The Evolution of Energy Markets: A New Model Emerges

If the new CCRO proposal will not fix the current energy trading industry woes, what will? To answer this question, it is important to identify the main underlying trend in the industry.

The new energy-trading model, which is rapidly evolving, will not remotely resemble the wholesale model, which has been the norm over the previous six years. Unregulated wholesale energy trading the way Dynegy, Williams, and Enron knew it has ended. These companies faltered not just because of mismanagement, aggressive accounting, and in some cases old fashion fraud, but they failed because their basic business model was flawed.

They forgot to add value to the product produced-a basic business tenant. If you think about it, an electron or gas molecule is a homogenous product. Under this old model, energy traders would buy a finished good, flip it a number of times, adding no economic value, and call it a viable and sustainable business.

Going forward, the new energy-trading model will consist of only a handful of financially strong, creditworthy energy companies and will revolve around primary generators and end users. Until recently, it was estimated that 75 to 80 percent of power and natural gas volumes were traded by top-10 players such as Dynegy, El Paso, PG&E, Reliant, Mirant, Aquila, and Williams. Given the weak financial positions that these companies now are in and the announcement by many of them to significantly scale back and even exit the energy trading business, those companies that survive will no longer be the main industry driver for price discovery and liquidity.

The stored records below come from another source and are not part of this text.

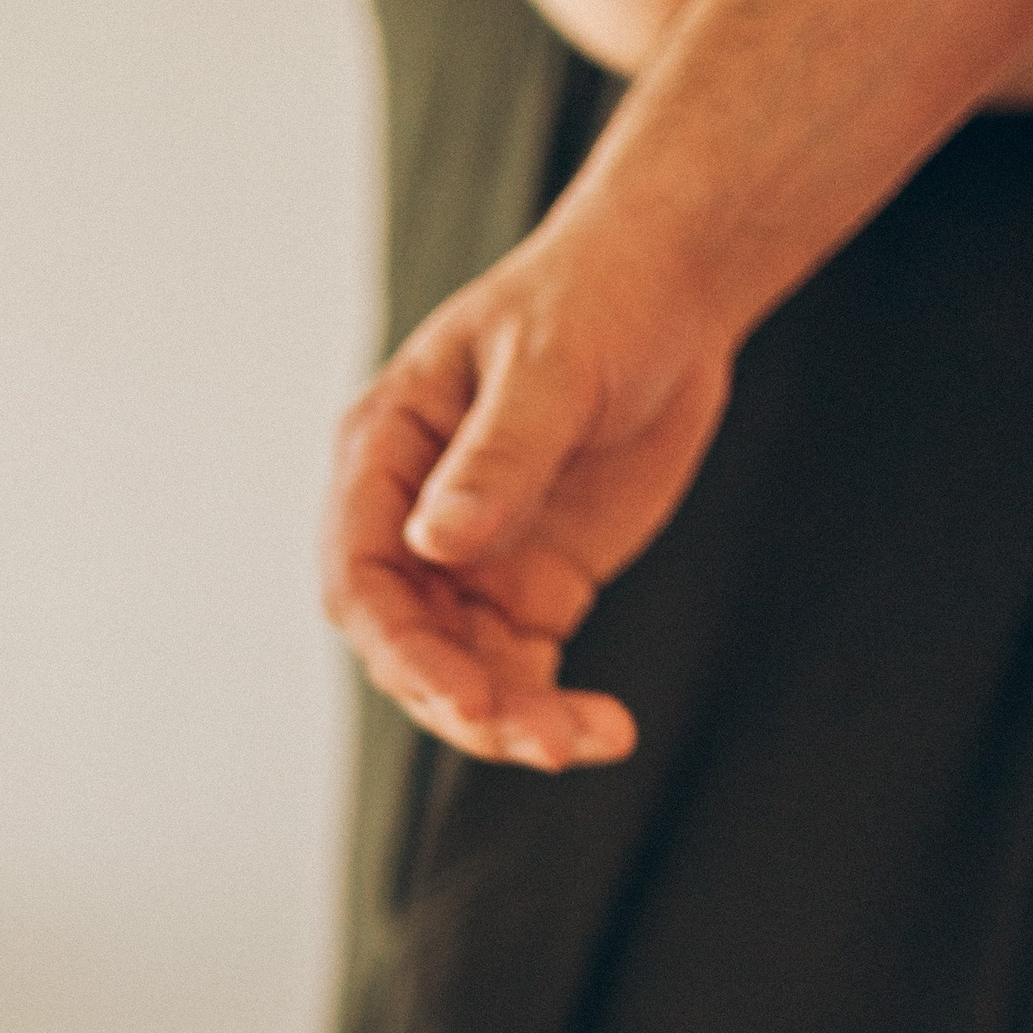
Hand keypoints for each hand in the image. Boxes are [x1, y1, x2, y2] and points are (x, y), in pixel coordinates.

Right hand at [324, 212, 734, 770]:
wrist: (673, 289)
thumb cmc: (597, 296)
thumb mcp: (552, 363)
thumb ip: (496, 455)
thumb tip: (436, 543)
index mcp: (384, 455)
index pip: (360, 578)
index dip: (401, 651)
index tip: (463, 699)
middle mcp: (412, 522)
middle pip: (408, 647)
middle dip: (465, 703)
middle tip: (543, 743)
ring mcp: (469, 564)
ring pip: (464, 676)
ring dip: (515, 723)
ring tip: (590, 742)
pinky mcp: (529, 591)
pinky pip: (522, 674)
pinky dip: (555, 712)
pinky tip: (607, 731)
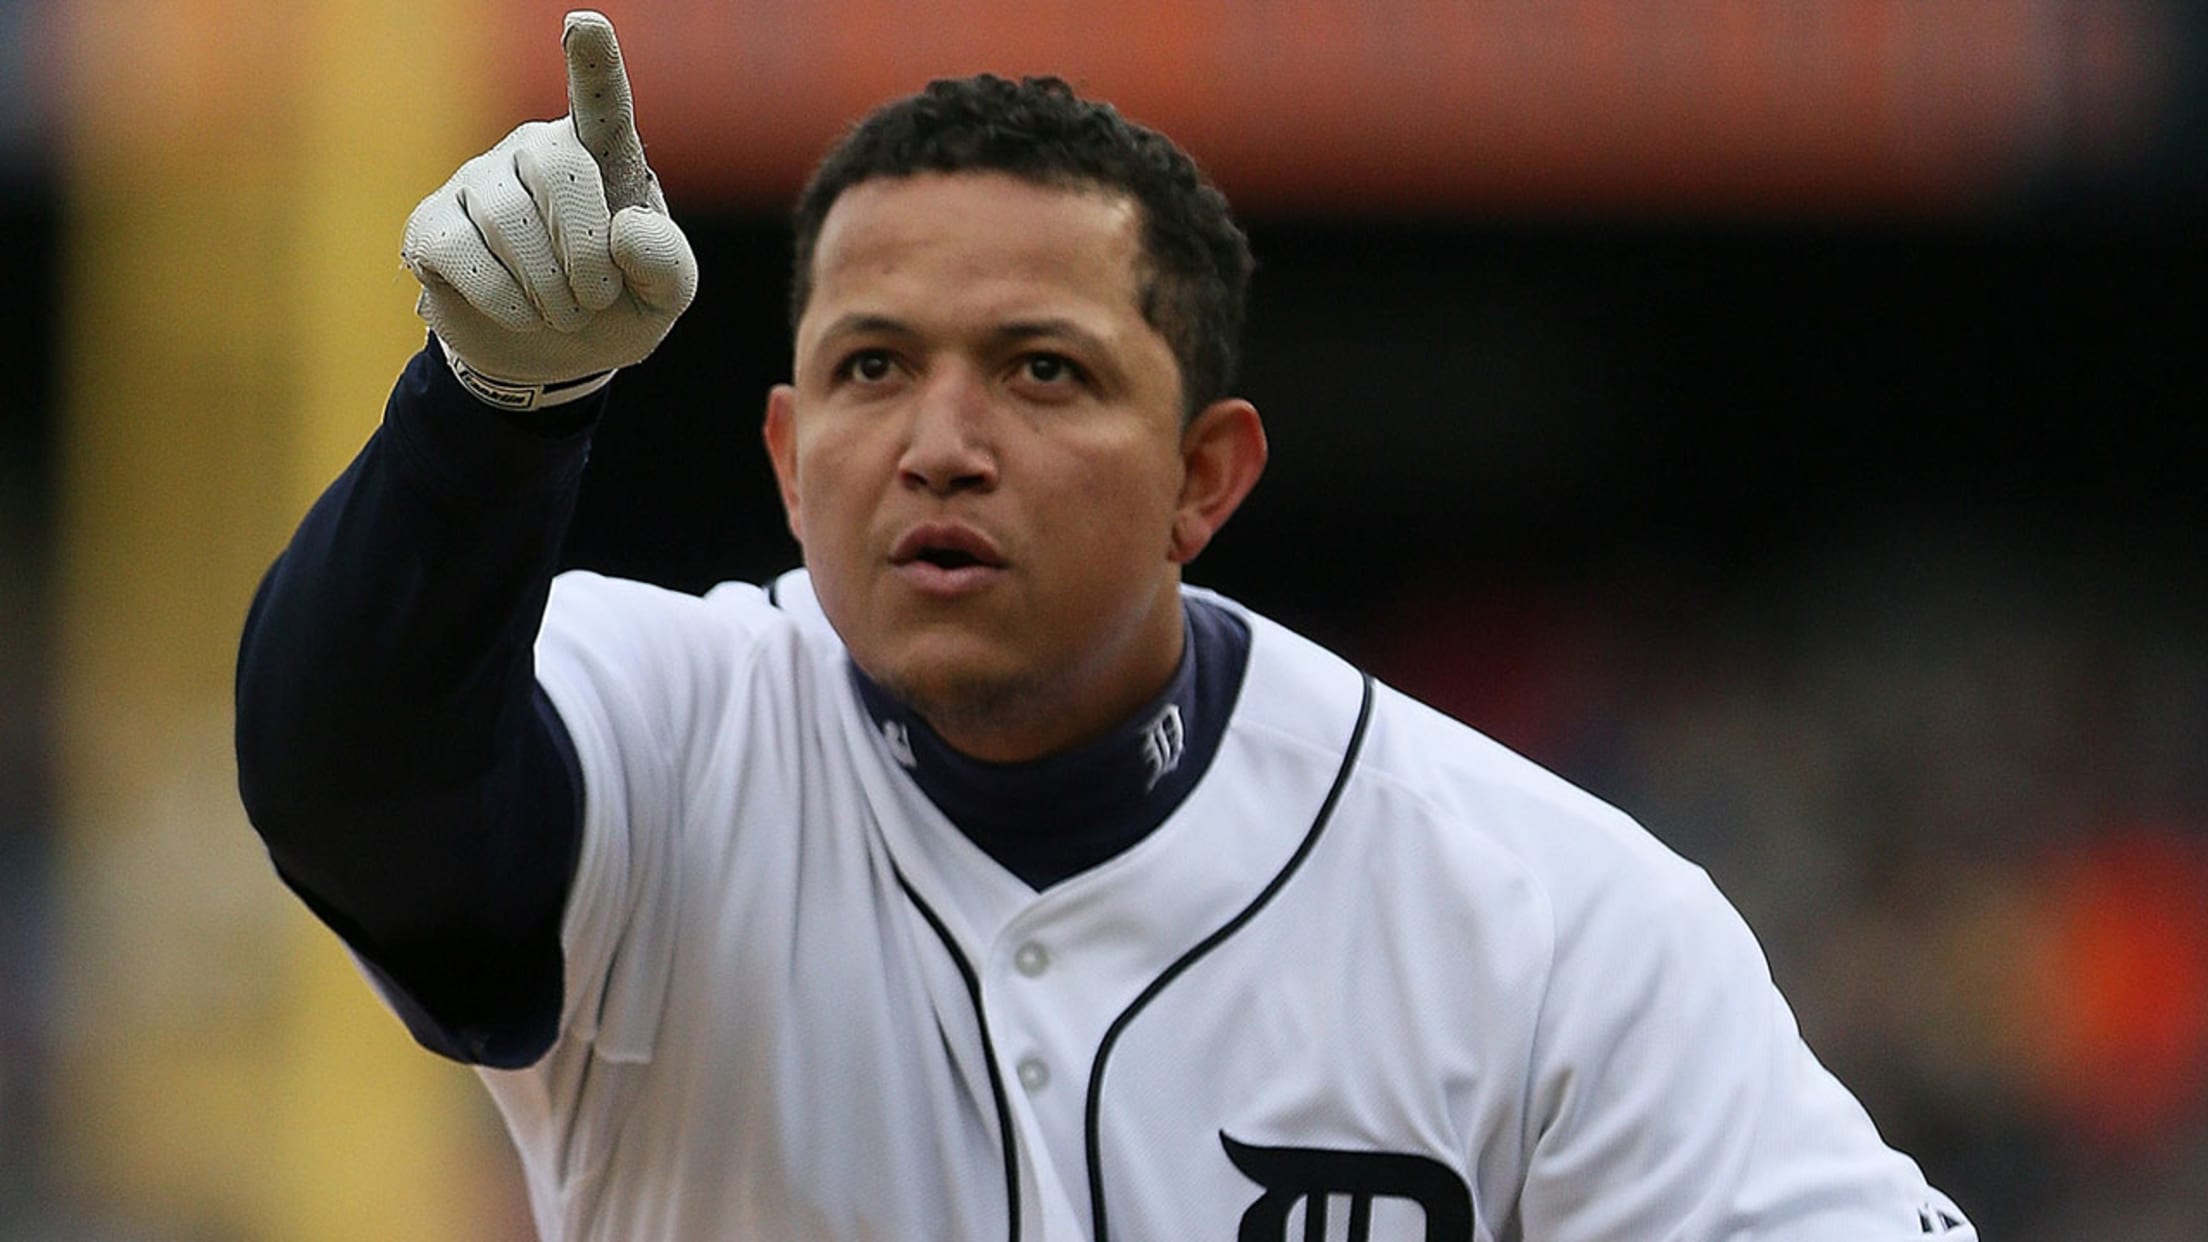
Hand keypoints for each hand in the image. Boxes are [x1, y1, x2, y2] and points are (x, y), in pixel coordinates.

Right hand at [401, 11, 697, 408]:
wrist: (550, 356)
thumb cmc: (614, 305)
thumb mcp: (662, 294)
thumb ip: (665, 261)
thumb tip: (625, 230)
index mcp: (598, 155)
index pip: (598, 100)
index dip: (594, 64)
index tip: (586, 25)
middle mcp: (533, 151)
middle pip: (559, 168)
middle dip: (586, 250)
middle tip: (594, 300)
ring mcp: (476, 183)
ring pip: (507, 219)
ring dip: (548, 289)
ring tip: (561, 313)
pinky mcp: (432, 225)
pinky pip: (462, 252)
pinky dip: (504, 300)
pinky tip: (521, 313)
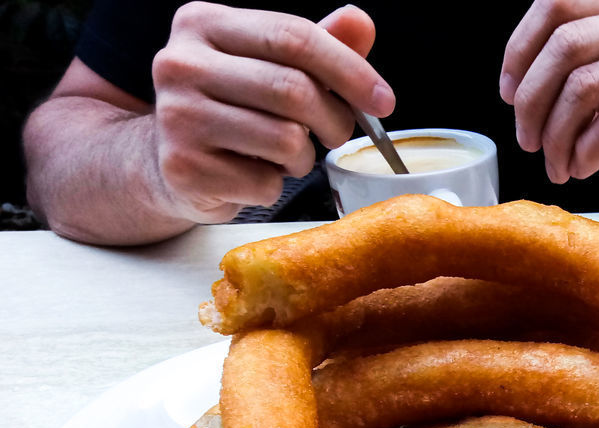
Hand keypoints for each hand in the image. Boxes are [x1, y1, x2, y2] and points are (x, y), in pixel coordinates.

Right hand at [149, 2, 394, 222]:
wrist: (167, 159)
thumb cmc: (230, 107)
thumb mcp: (271, 65)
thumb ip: (317, 45)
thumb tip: (359, 22)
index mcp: (204, 24)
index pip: (294, 36)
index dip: (350, 70)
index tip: (383, 101)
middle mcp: (181, 64)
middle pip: (293, 90)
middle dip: (334, 119)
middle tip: (336, 133)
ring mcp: (177, 117)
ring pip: (286, 140)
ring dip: (303, 157)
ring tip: (284, 153)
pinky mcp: (183, 168)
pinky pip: (265, 184)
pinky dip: (274, 186)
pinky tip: (253, 173)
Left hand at [499, 0, 598, 214]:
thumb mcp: (597, 88)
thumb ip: (564, 67)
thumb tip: (513, 81)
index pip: (559, 4)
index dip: (521, 49)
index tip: (508, 92)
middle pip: (568, 45)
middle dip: (534, 101)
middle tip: (528, 141)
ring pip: (586, 87)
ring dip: (558, 137)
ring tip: (556, 163)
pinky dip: (585, 152)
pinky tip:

In addition, given the disclosure of round-trip trading and recent false pricing index data practices, it is hard to imagine that end users will again become comfortable with wholesale traders and rely on them for either pricing or actual purchases. In this regard, the generators and end users will directly negotiate bilateral agreements, and wholesale traders-functioning as middlemen-will be less relevant.

Surprisingly, the new energy model I am speaking about is not new at all. It reflects how energy procurement and sales were performed prior to the deregulation experiment. The outcome of this "new" model is peppered with both positives and negatives. Pricing will be less transparent, as generators to end users transact in one-off, over-the-counter type deals. Price discovery and determination will be done the old-fashioned way-by RFP, auction, telephone, Internet survey, guess-timation and the use of internal forecasting models.

It is in this new market environment that end users, such as utilities, will operate in meeting their near-term and long-term load demands. The role of wholesale energy traders will revolve around the hourly, same day, or next day market, and utilities or other end users might need help in matching demand that could stem from weather, system events, or planned or unplanned outages.

Change Is Constant

What the recent CCRO guidelines have failed to take into account is that the energy-trading model has irreversibly changed. The rules of the game now need to be clearly defined, police appointed, participation and compliance made mandatory, and severe penalties imposed for non-compliance. Current weaknesses in energy trading and risk management controls will not be effectively fixed until governmental agencies step up and provide vigilant oversight and enforcement.

The recent Justice Department indictment of a mid-level El Paso energy trader for providing false pricing data and the strong endorsement of this action by FERC could be a key step in the right direction. At a minimum, regulators at the federal level have finally begun to show their teeth and impress upon the industry that such egregious behavior will not be tolerated. Only with such actions will industry credibility be restored and needed credit and liquidity return to the power and natural gas markets.